INFORMATION SHOWN below:

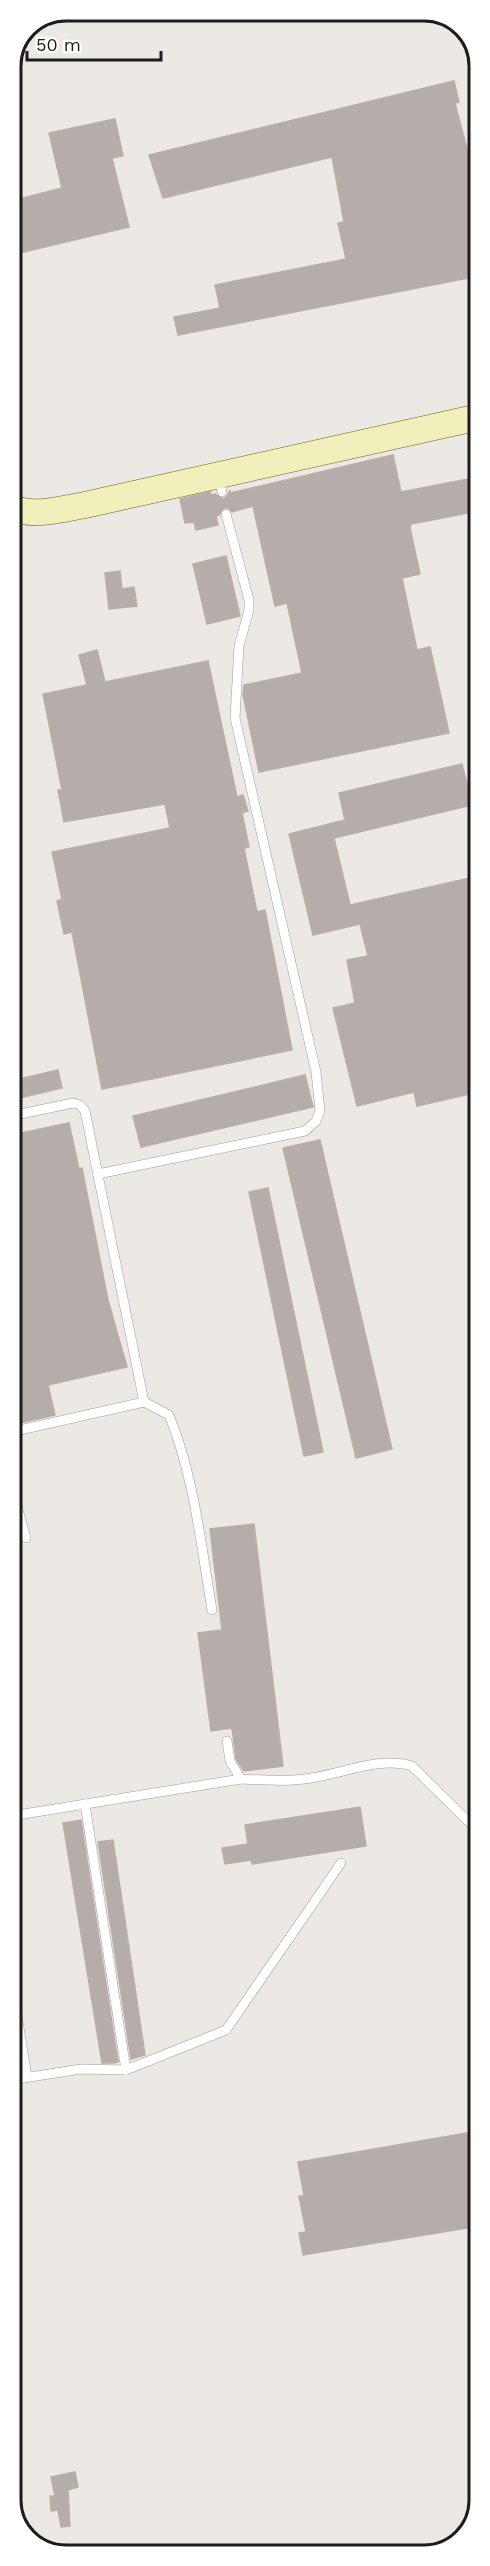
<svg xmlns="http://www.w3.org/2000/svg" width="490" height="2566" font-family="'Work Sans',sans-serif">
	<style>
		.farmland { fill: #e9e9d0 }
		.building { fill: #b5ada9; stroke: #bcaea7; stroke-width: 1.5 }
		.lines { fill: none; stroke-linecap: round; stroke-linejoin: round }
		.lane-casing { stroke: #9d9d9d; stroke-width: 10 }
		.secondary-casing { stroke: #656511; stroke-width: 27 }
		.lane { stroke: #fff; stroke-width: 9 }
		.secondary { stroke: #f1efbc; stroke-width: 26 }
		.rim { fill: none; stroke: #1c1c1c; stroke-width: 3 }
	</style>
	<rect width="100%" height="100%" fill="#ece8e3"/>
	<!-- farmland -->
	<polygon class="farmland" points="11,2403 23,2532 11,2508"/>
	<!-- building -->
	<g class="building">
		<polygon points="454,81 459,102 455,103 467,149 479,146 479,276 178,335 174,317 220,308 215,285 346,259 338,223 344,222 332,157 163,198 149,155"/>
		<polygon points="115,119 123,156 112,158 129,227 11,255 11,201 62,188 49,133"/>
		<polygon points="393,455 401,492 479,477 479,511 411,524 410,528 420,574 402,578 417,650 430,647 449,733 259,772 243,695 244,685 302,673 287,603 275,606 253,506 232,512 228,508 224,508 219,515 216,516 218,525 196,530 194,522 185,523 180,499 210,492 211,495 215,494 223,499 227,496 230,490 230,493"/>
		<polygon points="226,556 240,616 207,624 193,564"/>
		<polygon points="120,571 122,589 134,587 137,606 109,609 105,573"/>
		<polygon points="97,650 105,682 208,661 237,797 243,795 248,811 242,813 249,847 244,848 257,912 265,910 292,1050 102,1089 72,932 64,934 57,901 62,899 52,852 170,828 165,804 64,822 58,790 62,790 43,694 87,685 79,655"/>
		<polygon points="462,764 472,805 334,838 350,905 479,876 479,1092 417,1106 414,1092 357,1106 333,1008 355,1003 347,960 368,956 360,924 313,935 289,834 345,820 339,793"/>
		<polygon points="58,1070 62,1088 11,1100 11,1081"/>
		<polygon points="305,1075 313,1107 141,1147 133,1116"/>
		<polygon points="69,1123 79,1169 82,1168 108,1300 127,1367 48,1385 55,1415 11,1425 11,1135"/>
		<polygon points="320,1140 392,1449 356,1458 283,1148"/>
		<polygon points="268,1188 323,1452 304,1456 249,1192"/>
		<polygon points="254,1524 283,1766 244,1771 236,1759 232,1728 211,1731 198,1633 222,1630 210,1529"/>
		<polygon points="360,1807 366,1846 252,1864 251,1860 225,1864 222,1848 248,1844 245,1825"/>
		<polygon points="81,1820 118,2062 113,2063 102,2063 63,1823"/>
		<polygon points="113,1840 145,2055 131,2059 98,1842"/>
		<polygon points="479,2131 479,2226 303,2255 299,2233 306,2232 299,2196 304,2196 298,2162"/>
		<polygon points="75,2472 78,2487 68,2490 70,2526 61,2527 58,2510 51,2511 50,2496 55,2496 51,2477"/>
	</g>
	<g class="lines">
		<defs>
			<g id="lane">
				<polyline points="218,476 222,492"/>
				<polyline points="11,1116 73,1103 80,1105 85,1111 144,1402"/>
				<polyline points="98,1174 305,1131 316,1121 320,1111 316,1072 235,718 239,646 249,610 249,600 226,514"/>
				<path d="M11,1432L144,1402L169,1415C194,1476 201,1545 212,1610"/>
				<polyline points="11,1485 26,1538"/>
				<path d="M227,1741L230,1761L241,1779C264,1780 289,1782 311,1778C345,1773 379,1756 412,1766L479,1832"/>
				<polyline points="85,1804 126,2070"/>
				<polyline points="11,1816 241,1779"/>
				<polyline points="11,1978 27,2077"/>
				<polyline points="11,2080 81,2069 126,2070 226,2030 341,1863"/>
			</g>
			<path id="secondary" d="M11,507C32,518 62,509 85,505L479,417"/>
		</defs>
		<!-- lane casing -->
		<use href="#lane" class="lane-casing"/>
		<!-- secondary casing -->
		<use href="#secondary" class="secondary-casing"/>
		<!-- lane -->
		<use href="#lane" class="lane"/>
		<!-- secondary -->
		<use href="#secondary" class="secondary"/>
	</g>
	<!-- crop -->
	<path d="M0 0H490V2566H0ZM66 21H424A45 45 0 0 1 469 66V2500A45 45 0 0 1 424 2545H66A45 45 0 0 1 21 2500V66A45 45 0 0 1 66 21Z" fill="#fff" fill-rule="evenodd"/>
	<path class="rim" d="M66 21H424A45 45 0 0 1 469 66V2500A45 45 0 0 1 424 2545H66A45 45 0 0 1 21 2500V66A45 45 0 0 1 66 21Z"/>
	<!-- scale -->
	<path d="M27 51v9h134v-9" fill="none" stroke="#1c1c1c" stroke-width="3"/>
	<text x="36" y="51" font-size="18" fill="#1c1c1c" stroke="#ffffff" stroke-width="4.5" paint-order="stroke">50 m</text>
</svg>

End of INFORMATION SHOWN.

* [EXERCISE DIRECTIONS]
Only the lines from the one containing "<!-- secondary casing -->" through the last line of the records above are to be reproduced, exactly and with both ends included.

* [EXERCISE OUTPUT]
		<!-- secondary casing -->
		<use href="#secondary" class="secondary-casing"/>
		<!-- lane -->
		<use href="#lane" class="lane"/>
		<!-- secondary -->
		<use href="#secondary" class="secondary"/>
	</g>
	<!-- crop -->
	<path d="M0 0H490V2566H0ZM66 21H424A45 45 0 0 1 469 66V2500A45 45 0 0 1 424 2545H66A45 45 0 0 1 21 2500V66A45 45 0 0 1 66 21Z" fill="#fff" fill-rule="evenodd"/>
	<path class="rim" d="M66 21H424A45 45 0 0 1 469 66V2500A45 45 0 0 1 424 2545H66A45 45 0 0 1 21 2500V66A45 45 0 0 1 66 21Z"/>
	<!-- scale -->
	<path d="M27 51v9h134v-9" fill="none" stroke="#1c1c1c" stroke-width="3"/>
	<text x="36" y="51" font-size="18" fill="#1c1c1c" stroke="#ffffff" stroke-width="4.5" paint-order="stroke">50 m</text>
</svg>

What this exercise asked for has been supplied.